ストイックな作りが見ごたえあり。ただ欲張りすぎたかな‥という印象。
「シリアナ」(2005米)
ジャンル社会派・ジャンルサスペンス
(あらすじ) 引退間近のCIA工作員ボブはある指令を果たすためにベイルートへ飛んだ。その頃、ワシントンでは石油利権を巡って巨大企業の合併話が持ち上がる。その調査に臨んだ若き弁護士ベネットは、意外な事実にぶち当たる。合併話の背景では石油工場勤務者の大量解雇が敢行されていた。パキスタンから出稼ぎに来ていた青年ワシームもその煽りを食らい路頭に迷う。一方、企業コンサルタントをしているブライアンは、中東の石油産油国の若き王子ナシールに接近する。その最中に不幸な事故に見舞われるが、これをきっかけに彼はナシールの相談役に雇われ王位継承を巡る争いに巻き込まれていくようになる。
DMM.comでレンタルするgoo映画映画生活ランキング参加中です。よろしければポチッとお願いします!


(レビュー) 石油利権を巡って様々な人間が複雑に絡み合う社会派群像サスペンス作品。
全部で4つのエピソードが展開していくが、終始緊張感が持続し飽きなく見れた。但し、中東情勢や政治的陰謀に関する説明は不足気味で、かなり難解な映画になっている。ストーリーを追いかけていくだけで手一杯という感じだ。これが仇となり映画的なカタルシスは失われてしまっている。これは、石油に群がる巨悪に戦いを挑む正義の人々の物語である。エピソードを絞って描けば映画的な興奮に満ち溢れた傑作になっていたかもしれないが、色々な要素を織り込んだせいで印象としては散漫になってしまった。かろうじて、ボブの戦いとベネットの戦いにそのメッセージが感じられたが感銘を受けるまでには至らなかった。

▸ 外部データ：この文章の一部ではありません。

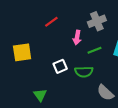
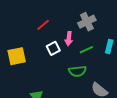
white square: (60, 66) -> (53, 48), moved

監督脚本は「トラフィック」(2000米)の脚本で注目されたS・ギャガン。「トラフィック」同様、複数のエピソードを複雑に交錯させる構成だが、インパクトという点では落ちてしまう。
CIA工作員ボブのエピソードはスパイ劇のようなテイストで、演じるG・クルーニーの熱演は見事である。家族に見放された孤独な中年男という役どころで、それまでのプレイボーイというイメージを良い意味で裏切ってくれた。嘆息交じりのセリフに、狼狽した男の心情を哀愁タップリに吐露している。
ワシントンのエピソードは、社会派サスペンス的なタッチになっている。正義の弁護士ベネットが企業家相手に孤軍奮闘の戦いを見せる。この顛末には何ともやるせない思いにさせられた。
ナシールのエピソードは、「エデンの東」(1954米)のような家族の愛憎ドラマである。ナシールと父の軋轢がメインとなるが、その一方で彼の片腕となるブライアンの家族ドラマも描かれている。映画全体の最後を締めくくるのがこのエピソードだが、これにはホッと安堵させられた。
パキスタン人青年ワシームのエピソードは、テロがどうして起こるのか?その経緯を語っている。しかし、映画の中の”1つのエピソード”として描くには、問題が問題だけに語りつくせない部分が多いと思う。本来ならこれだけで映画1本を撮れてしまうくらいに奥深いテーマを孕んでいるはずだ。先だって見た「パラダイス・ナウ」(2005仏独オランダパレスチナ)との比較から言えばこじんまりとした物に写った。